The sequence is composed of three notes: \(C_4\), \(D_4\), and \(E_4\). Figure 2 depicts the NMF decomposition of the magnitude spectrogram using \(r=4\). The three notes are extracted as the first three columns of \(U\) (the signature of each note in the frequency domain), and a fourth “note” (last column of \(U\)) captures the first offset of each note in the musical sequence (common mechanical vibration acting in the piano just before triggering a note). The rows of \(V\) provide the activation of each note in the time domain. NMF is consequently able to blindly separate the different sources and identify which source is active at a given moment in time. Note that NMF reaches its full potential in polyphonic music analysis, when several notes and even several instruments are played simultaneously.

**Figure 2.**Decomposition of the piano recording “Mary Had a Little Lamb” using nonnegative matrix factorization.

**2a.**Amplitude spectrogram

*X*in decibels.

**2b.**Basis matrix

*U*corresponding to the notes

*C*

_{4},

*D*

_{4}, and

*E*

_{4}.

**2c.**An offset activation matrix

*V*that indicates when each note is active. Image courtesy of Nicolas Gillis.

Other applications of NMF include extracting parts of faces from sets of facial images, identifying topics in a collection of documents, learning hidden Markov models, detecting communities in large networks, analysing medical images, and decomposing DNA microarrays [1]. In these instances, NMF’s power stems from the interpretability of factors \(U\) and \(V\). It would not be possible to interpret the PCA factors for the two aforementioned applications as done with NMF (e.g., as physical quantities that can only take nonnegative values). Due to the nonnegativity constraints, NMF’s \(U\) and \(V\) factors automatically have some degree of sparsity.

Key considerations of NMF usage inspire important research questions for both NMF and other LRA models. A first critical question is as follows: *How does one ensure that the recovered factors correspond to the true factors that generated the data?* For instance, how can one be certain that matrix \(U\) will correspond to the true endmembers in blind HU or the true sources in audio source separation? In fact, NMF decompositions are in general not unique and thus require additional assumptions (such as sparsity of \(U\) and/or \(V\)) to guarantee that the computed decomposition matches that which generated the data [1]. A second vital issue concerns the *practical computation of NMFs*. NMF is NP-hard. In practice, most NMF algorithms are heuristics based on alternatively updating \(U\) and \(V\). Yet in some cases, one can provably solve NMF in an efficient manner. For example, this is possible in blind HU in the presence of pixels containing only a single endmember. Other areas of ongoing research include model-order selection (choice of \(r\)) and choice of the objective function.

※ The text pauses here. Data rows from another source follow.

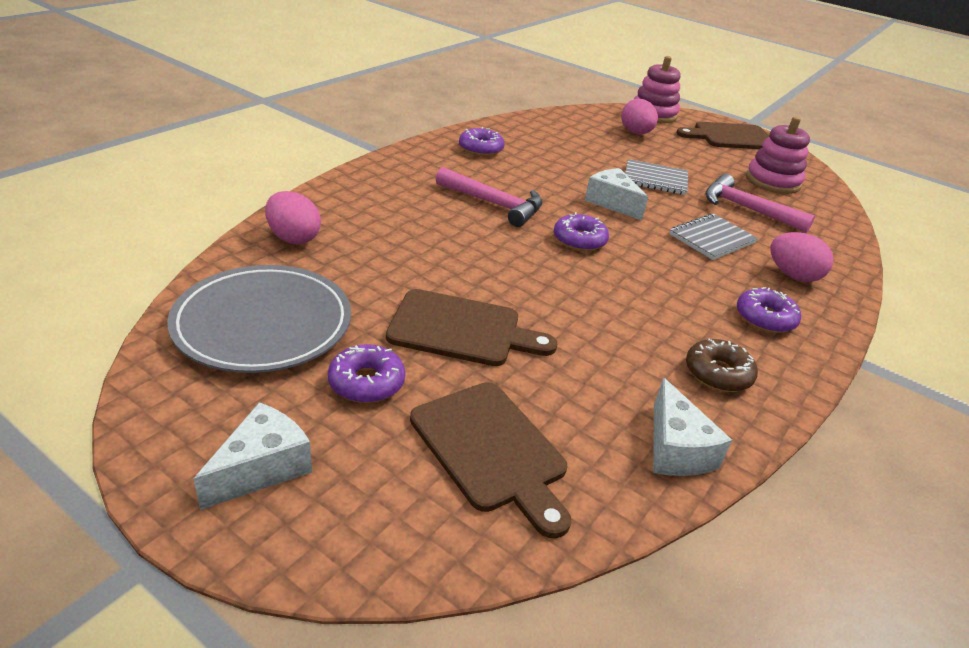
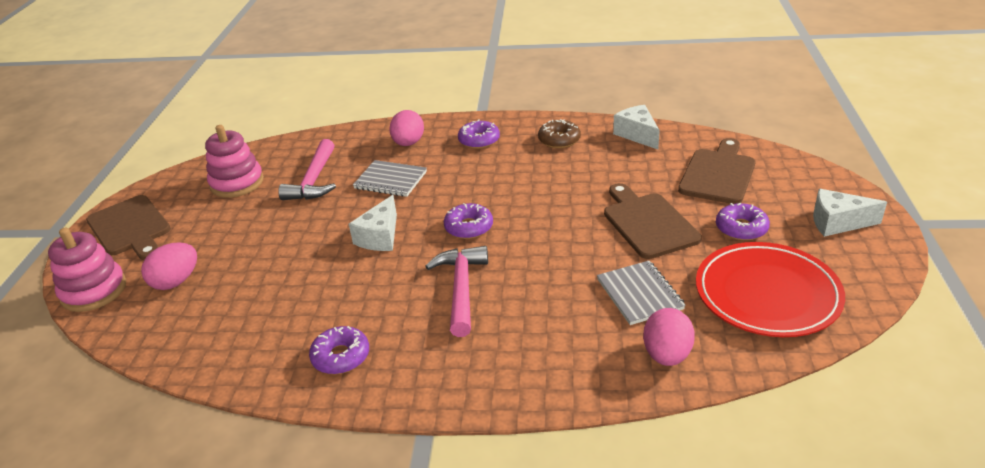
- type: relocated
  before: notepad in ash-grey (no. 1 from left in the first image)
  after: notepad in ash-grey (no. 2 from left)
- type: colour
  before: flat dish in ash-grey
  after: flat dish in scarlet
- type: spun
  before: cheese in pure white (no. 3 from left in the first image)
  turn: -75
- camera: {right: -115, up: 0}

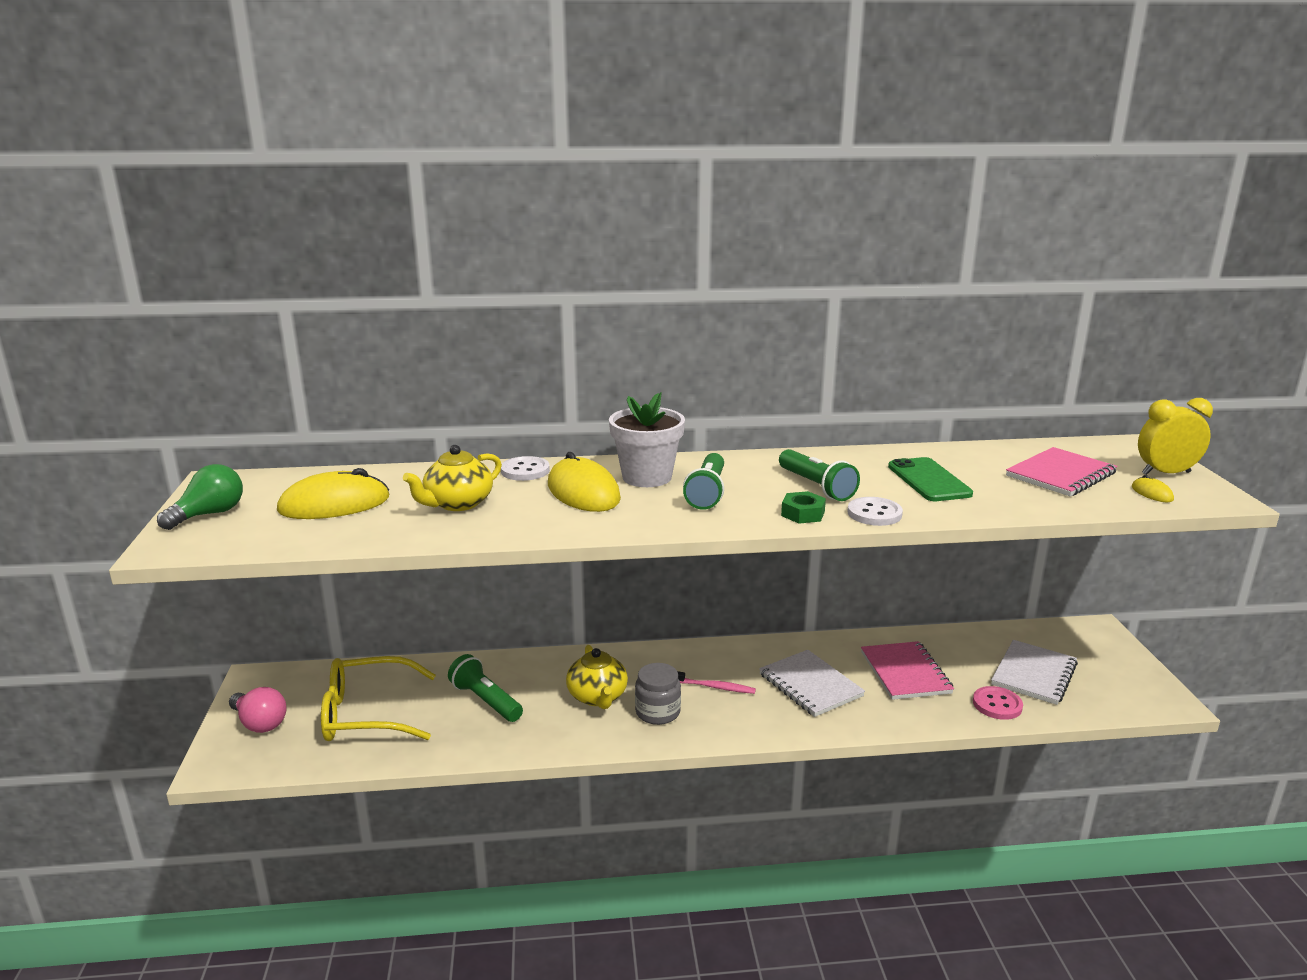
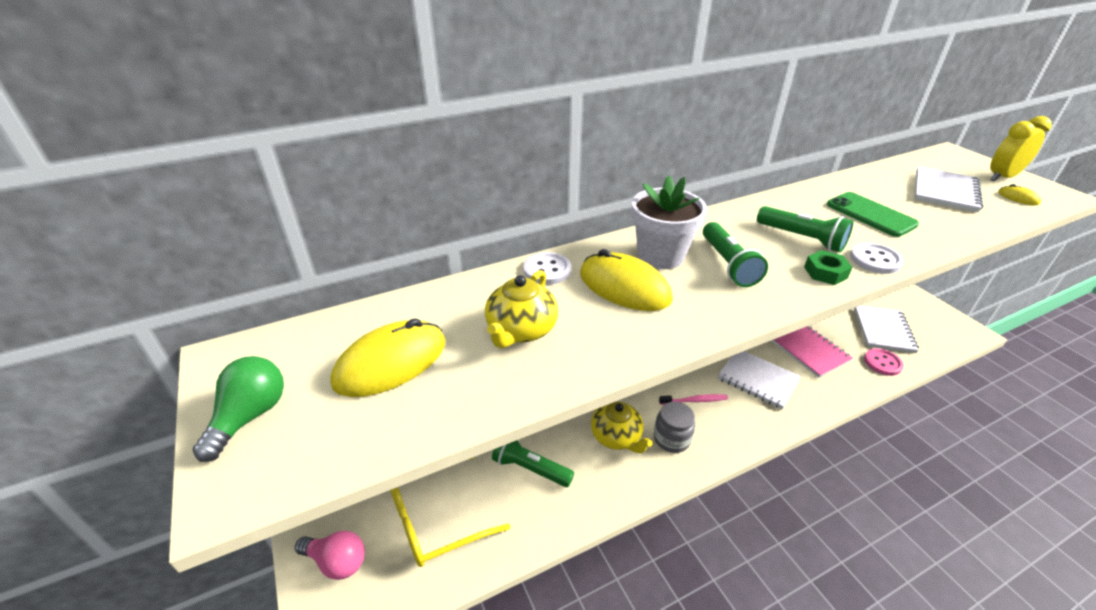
- type: colour
  before: notepad in rosy (no. 2 from left)
  after: notepad in pure white (no. 3 from left)
- camera: {right: -20, up: 15}

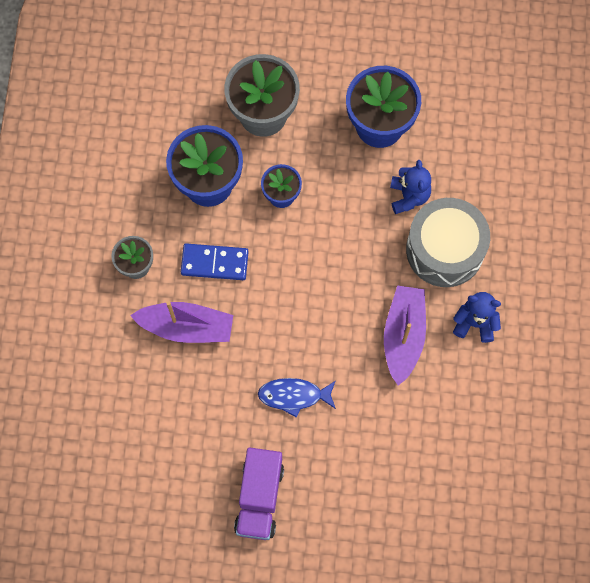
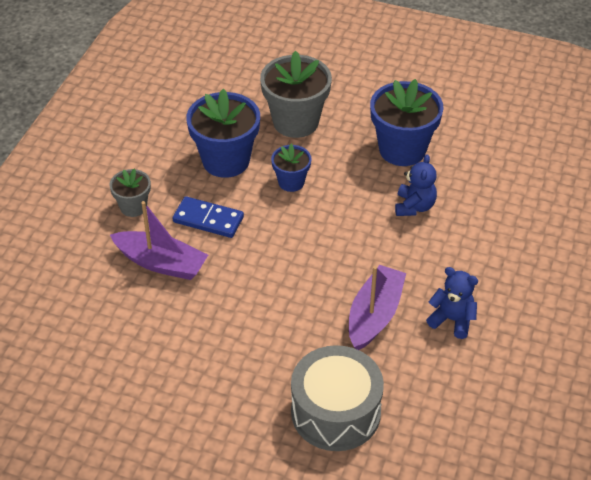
- type: relocated
  before: snare drum in ash-grey
- type: missing
  before: fish in blue
- type: missing
  before: truck in royal purple
- camera: {right: 15, up: -25}

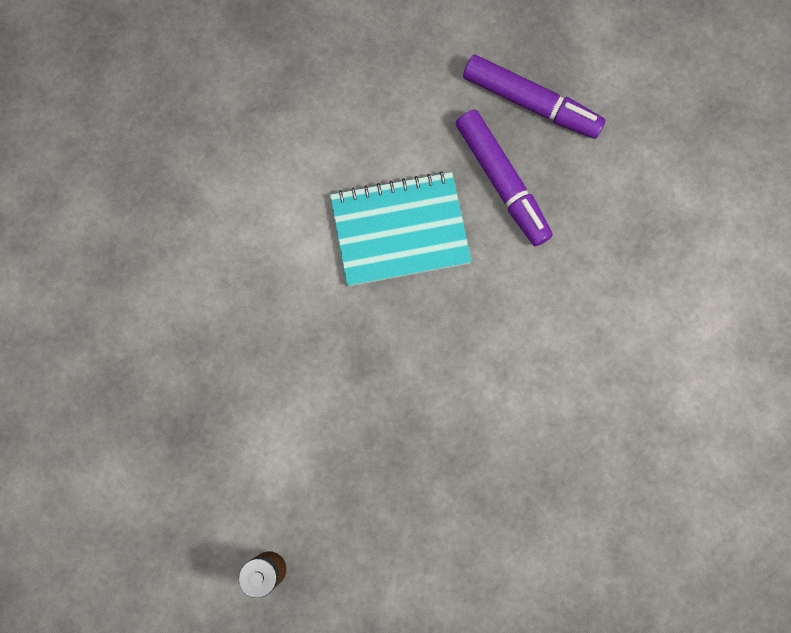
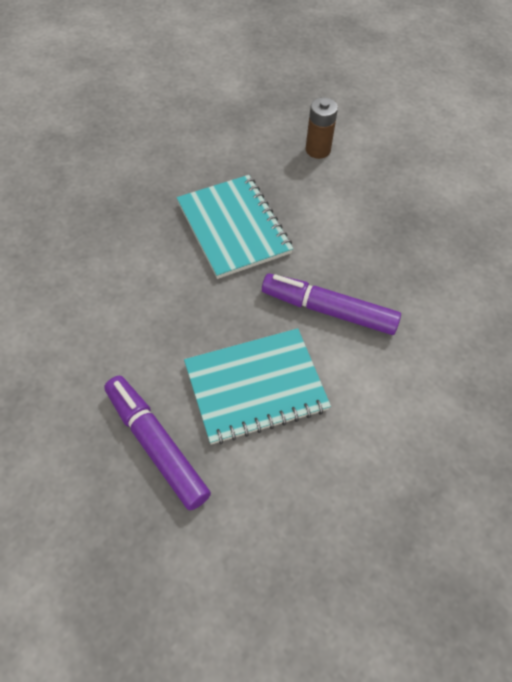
- type: relocated
  before: felt pen in royal purple (no. 2 from left)
- type: appeared
  after: notepad in aqua (no. 1 from left)
- camera: {right: 170, up: -20}

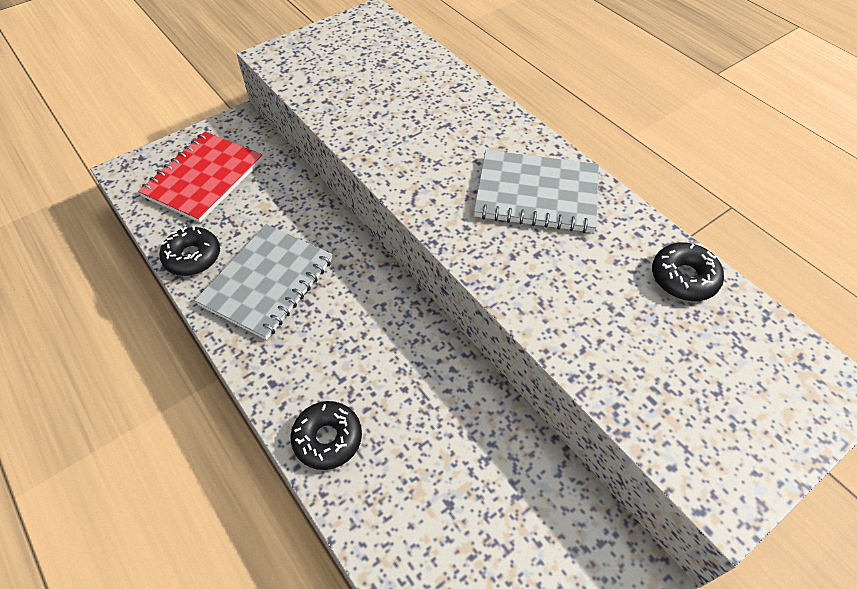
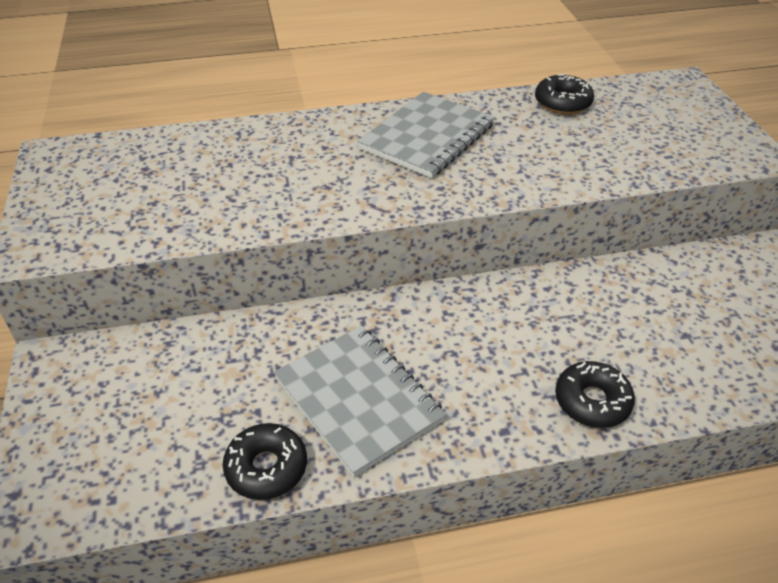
- type: missing
  before: notepad in scarlet
- camera: {right: -65, up: -10}

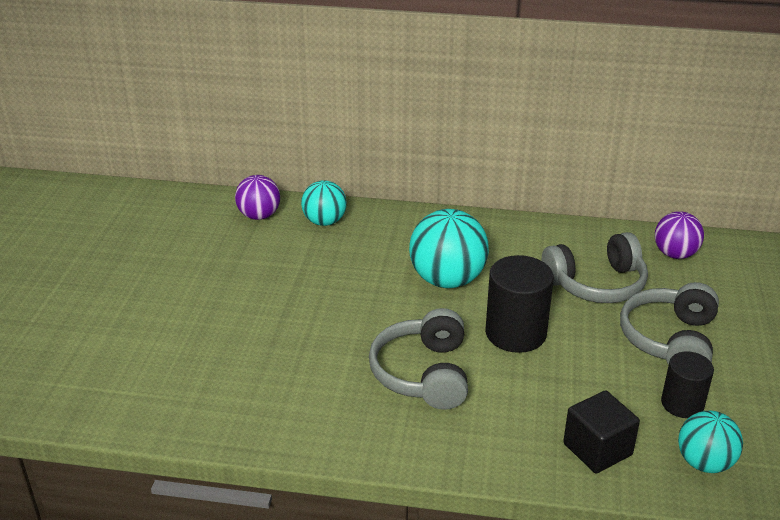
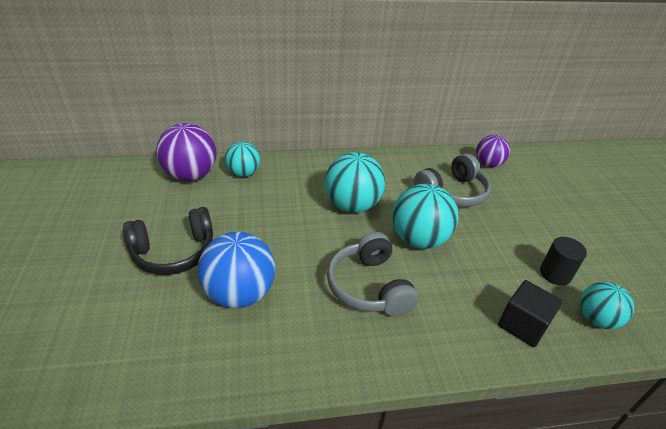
- type: size
  before: play ball in royal purple (no. 1 from left)
  scale: 1.6
- type: exchanged
  before: solid cylinder in black (no. 1 from left)
  after: play ball in aqua (no. 3 from left)
- type: missing
  before: headphones in ash-grey (no. 3 from left)
- type: appeared
  after: headphones in black
- type: appeared
  after: play ball in blue
- camera: {right: -20, up: 5}

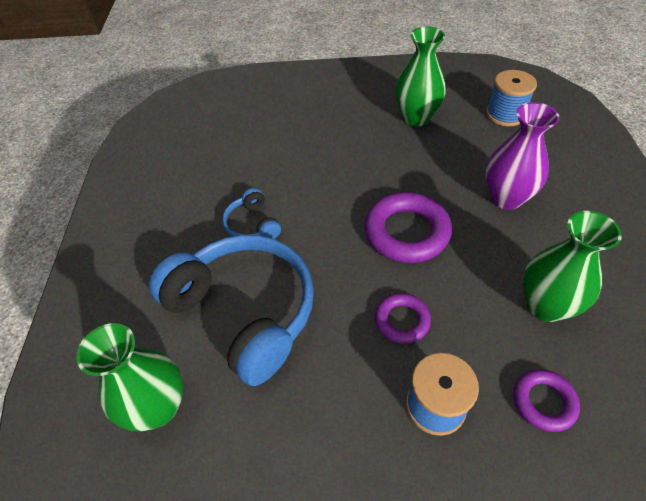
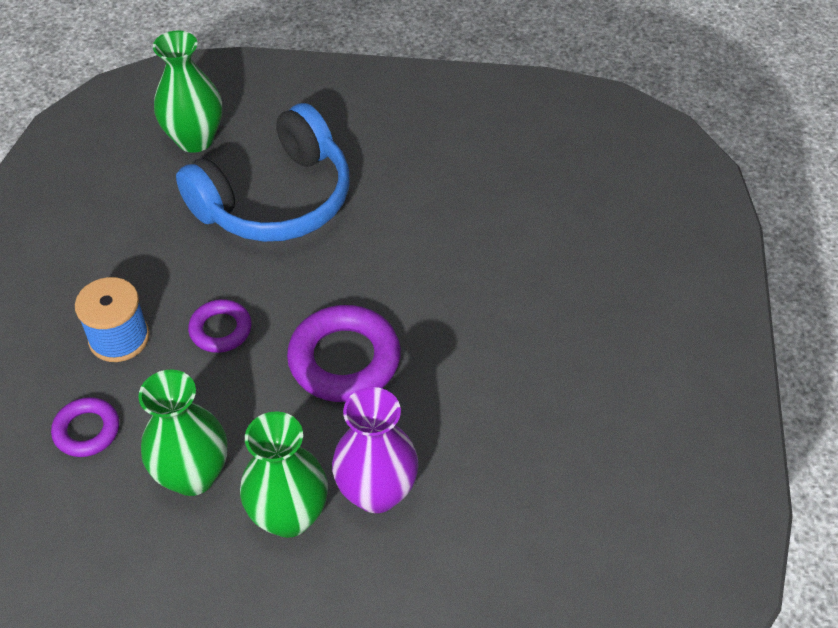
- type: relocated
  before: flower vase in emerald (no. 2 from left in the first image)
  after: flower vase in emerald (no. 3 from left)
- type: missing
  before: bobbin in blue (no. 2 from left)
- type: missing
  before: headphones in blue (no. 2 from left)
- camera: {right: 95, up: 0}

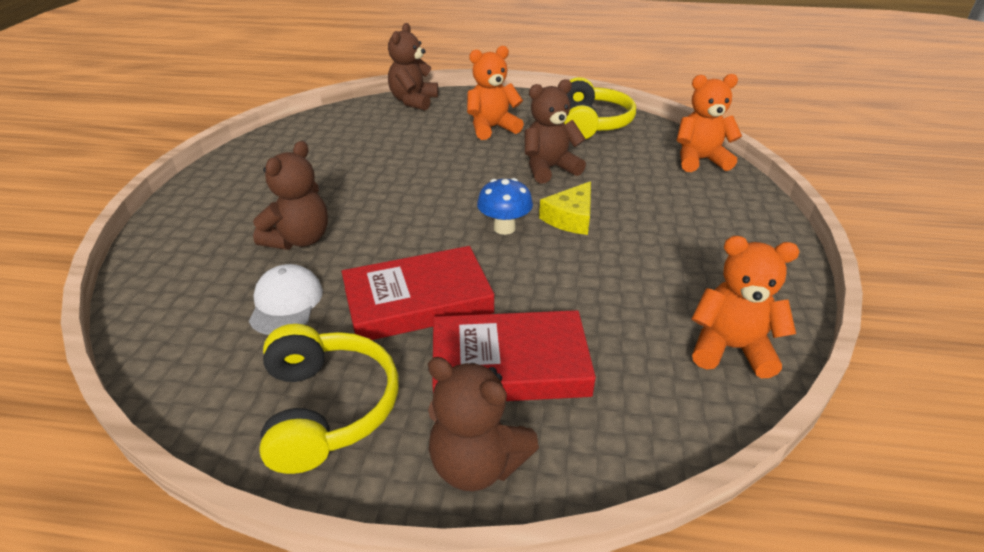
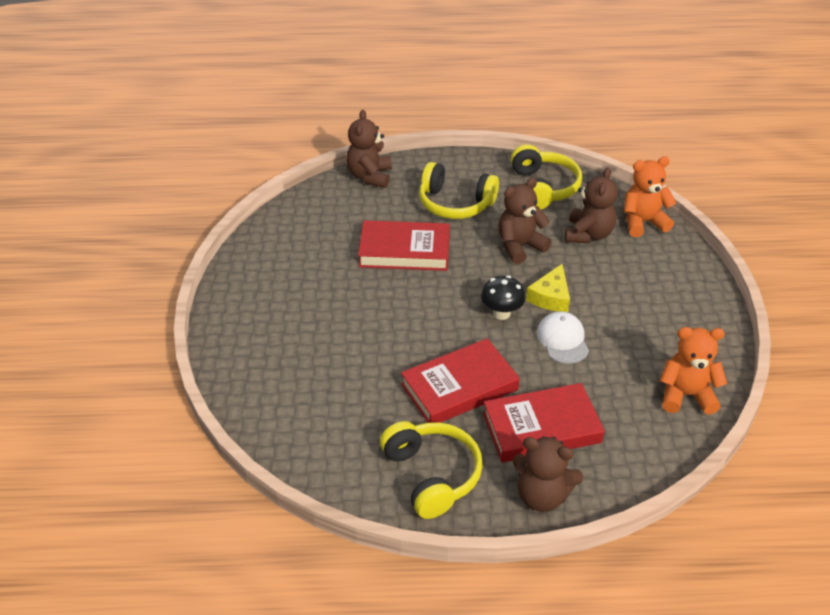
- type: exchanged
  before: teddy in orange (no. 1 from left)
  after: headphones in golden (no. 2 from left)
- type: relocated
  before: teddy in russet (no. 1 from left in the first image)
  after: teddy in russet (no. 4 from left)
- type: colour
  before: fungus in blue
  after: fungus in black
- type: relocated
  before: cap in pure white
- type: appeared
  after: book in scarlet (no. 1 from left)
- camera: {right: -10, up: 5}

Despite the surge in interest over the past 20 years, the intricacies of solutions to this straightforward but subtly difficult problem mean that an abundance of elegant theoretical opportunities are still available for NMF. Given the breadth and practicality of its applications, NMF is clearly gaining momentum as a fundamental tool for understanding latent structure in data.

**Acknowledgments:** The author acknowledges the Fonds de la Recherche Scientifique-FNRS and the Fonds Wetenschappelijk Onderzoek-Vlaanderen under EOS project no. O005318F-RG47, as well as the European Research Council (ERC Starting Grant no. 679515). He is thankful for the feedback of his colleagues—particularly Tim Marrinan, Jérémy Cohen, and Valeria Simoncini—on this article.

**References**

[1] Fu, X., Huang, K., Sidiropoulos, N.D., & Ma, W.K. (2019). Nonnegative matrix factorization for signal and data analytics: Identifiability, algorithms, and applications. *IEEE Sig. Process. Mag., 36*(2), 59-80.

[2] Lee, D.D., & Seung, H.S. (1999). Learning the parts of objects by non-negative matrix factorization. *Nature, 401*, 788-791.

[3] Udell, M., & Townsend, A. (2019). Why are big data matrices approximately low rank? *SIAM J. Math. Data Sci., 1*(1), 144-160.